Dataset entries:
-------------------------

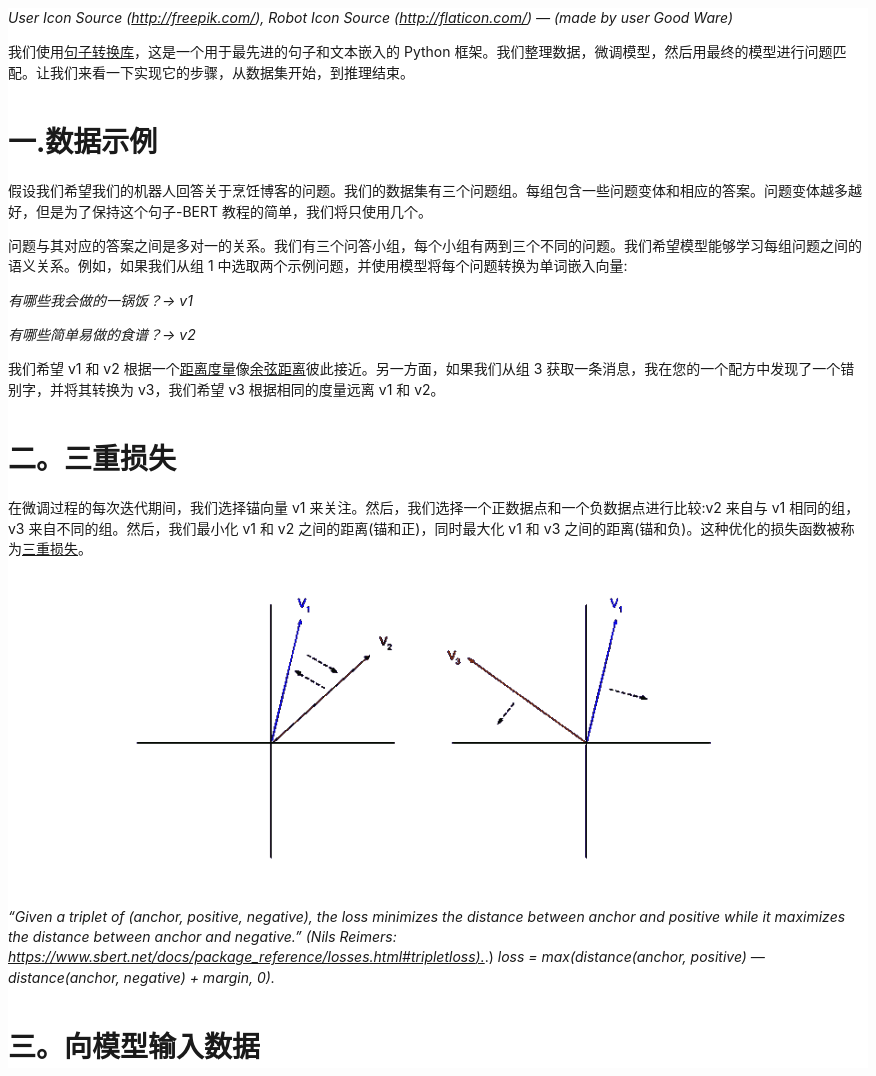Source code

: *User Icon Source (http://freepik.com/), Robot Icon Source (http://flaticon.com/) — (made by user Good Ware)*

我们使用[句子转换库](https://www.sbert.net/)，这是一个用于最先进的句子和文本嵌入的 Python 框架。我们整理数据，微调模型，然后用最终的模型进行问题匹配。让我们来看一下实现它的步骤，从数据集开始，到推理结束。

# 一.数据示例

假设我们希望我们的机器人回答关于烹饪博客的问题。我们的数据集有三个问题组。每组包含一些问题变体和相应的答案。问题变体越多越好，但是为了保持这个句子-BERT 教程的简单，我们将只使用几个。

问题与其对应的答案之间是多对一的关系。我们有三个问答小组，每个小组有两到三个不同的问题。我们希望模型能够学习每组问题之间的语义关系。例如，如果我们从组 1 中选取两个示例问题，并使用模型将每个问题转换为单词嵌入向量:

*有哪些我会做的一锅饭？→ v1*

*有哪些简单易做的食谱？→ v2*

我们希望 v1 和 v2 根据一个[距离度量](https://en.wikipedia.org/wiki/Metric_(mathematics))像[余弦距离](https://en.wikipedia.org/wiki/Cosine_similarity)彼此接近。另一方面，如果我们从组 3 获取一条消息，我在您的一个配方中发现了一个错别字，并将其转换为 v3，我们希望 v3 根据相同的度量远离 v1 和 v2。

# 二。三重损失

在微调过程的每次迭代期间，我们选择锚向量 v1 来关注。然后，我们选择一个正数据点和一个负数据点进行比较:v2 来自与 v1 相同的组，v3 来自不同的组。然后，我们最小化 v1 和 v2 之间的距离(锚和正)，同时最大化 v1 和 v3 之间的距离(锚和负)。这种优化的损失函数被称为[三重损失](https://en.wikipedia.org/wiki/Triplet_loss)。

![](img/58093c6241a4bc2e65bcdd540870f80f.png)

*“Given a triplet of (anchor, positive, negative), the loss minimizes the distance between anchor and positive while it maximizes the distance between anchor and negative.” (Nils Reimers:* [*https://www.sbert.net/docs/package_reference/losses.html#tripletloss).*](https://www.sbert.net/docs/package_reference/losses.html#tripletloss).) *loss = max(distance(anchor, positive) — distance(anchor, negative) + margin, 0).*

# 三。向模型输入数据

-------------------------

- [REQUIREMENT]: Print the line containing "negative) + margin, 0).*" and every line after it to the end of the records above, exactly as written, and nothing else.

- [TASK RESPONSE]:
*“Given a triplet of (anchor, positive, negative), the loss minimizes the distance between anchor and positive while it maximizes the distance between anchor and negative.” (Nils Reimers:* [*https://www.sbert.net/docs/package_reference/losses.html#tripletloss).*](https://www.sbert.net/docs/package_reference/losses.html#tripletloss).) *loss = max(distance(anchor, positive) — distance(anchor, negative) + margin, 0).*

# 三。向模型输入数据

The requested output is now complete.